Selection of antigenic markers on a GFP-Cκ fusion scaffold with high sensitivity by eukaryotic ribosome display

Abstract Ribosome display is a cell-free system permitting gene selection through the physical association of genetic material (mRNA) and its phenotypic (protein) product. While often used to select single-chain antibodies from large libraries by panning against immobilized antigens, we have adapted ribosome display for use in the ‘reverse’ format in order to select high affinity antigenic determinants against solid-phase antibody. To create an antigenic scaffold, DNA encoding green fluorescent protein (GFP) was fused to a light chain constant domain (Cκ) with stop codon deleted, and with 5′ signals (T7 promoter, Kozak) enabling coupled transcription/translation in a eukaryotic cell-free system. Epitopes on either GFP (5′) or Cκ (3′) were selected by anti-GFP or anti-Cκ antibodies, respectively, coupled to magnetic beads.
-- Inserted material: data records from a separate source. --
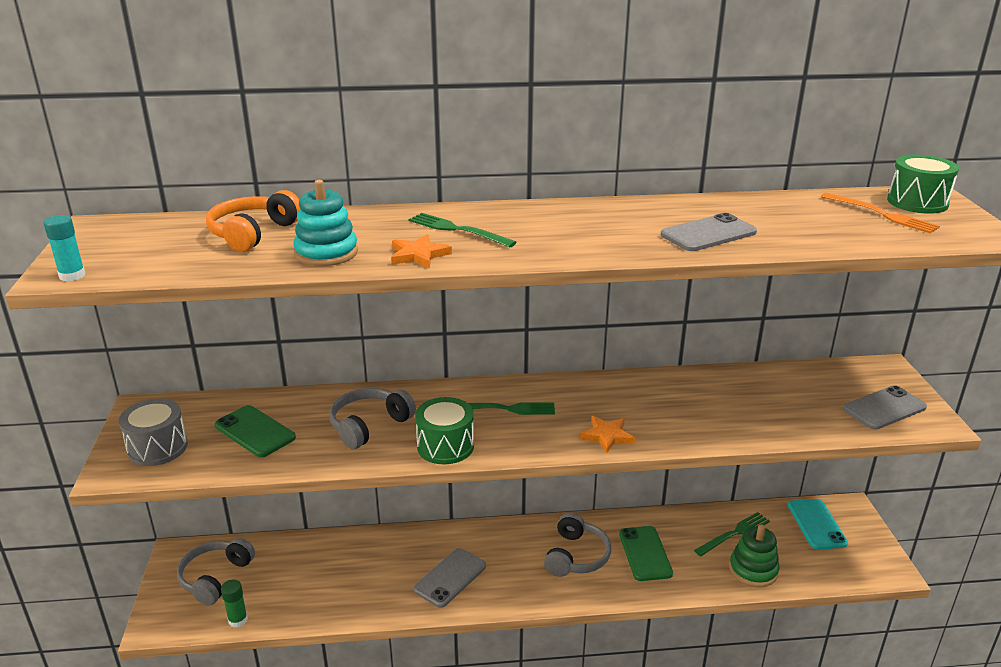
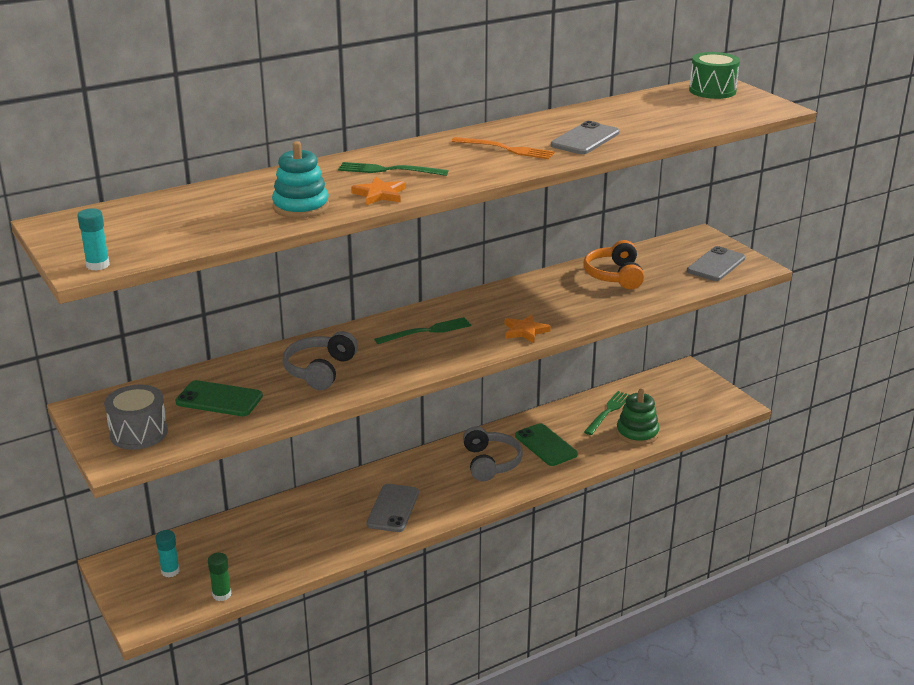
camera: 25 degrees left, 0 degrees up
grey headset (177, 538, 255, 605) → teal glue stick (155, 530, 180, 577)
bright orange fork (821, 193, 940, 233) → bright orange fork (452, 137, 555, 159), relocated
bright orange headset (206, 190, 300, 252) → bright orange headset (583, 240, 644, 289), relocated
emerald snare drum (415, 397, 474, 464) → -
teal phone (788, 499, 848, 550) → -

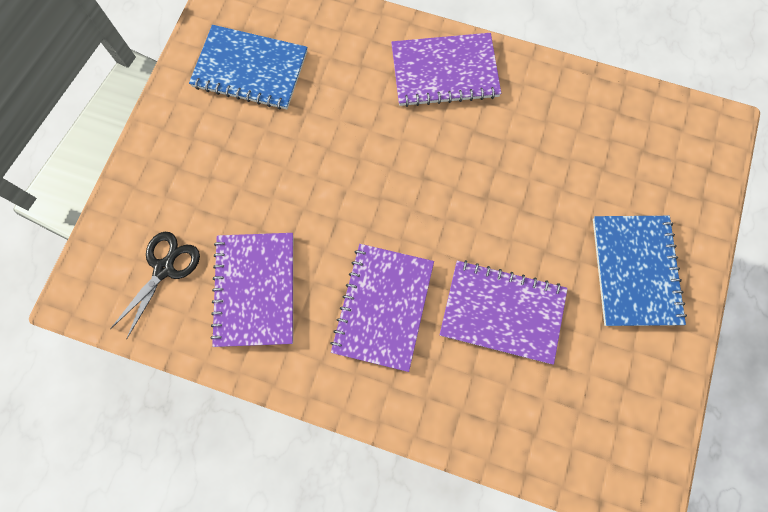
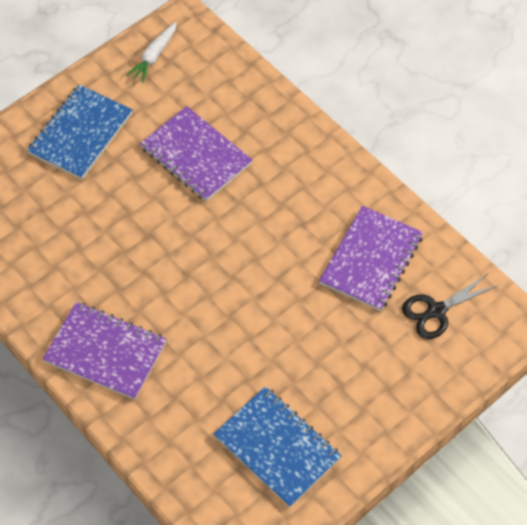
camera: 150 degrees left, 15 degrees down
- → snow-white carrot (127, 22, 177, 83)
violet exercise book (330, 244, 434, 372) → -

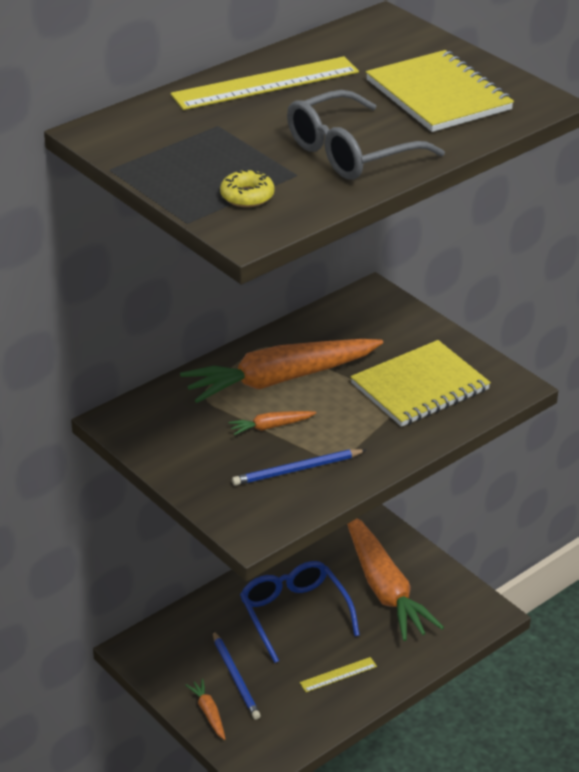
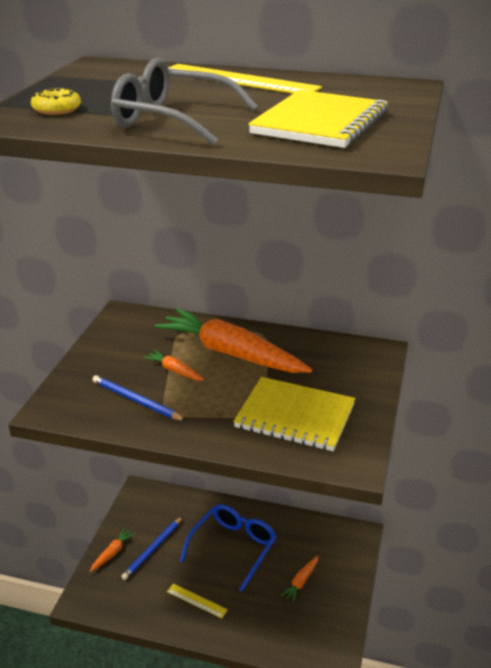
camera: 55 degrees right, 5 degrees down
bright orange carrot (347, 519, 444, 641) → bright orange carrot (280, 556, 318, 603), x0.41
After selection, mRNA was amplified directly from protein–ribosome–mRNA (PRM) complexes by in situ PCR followed by internal amplification and reassembly PCR. As little as 10 fg of the 1 kb DNA construct, i.e. approximately 7500 molecules, could be recovered following a single round of interaction with solid-phase anti-GFP antibody. This platform is highly specific and sensitive for the antigen–antibody interaction and may permit selection and reshaping of high affinity antigenic variants of scaffold proteins.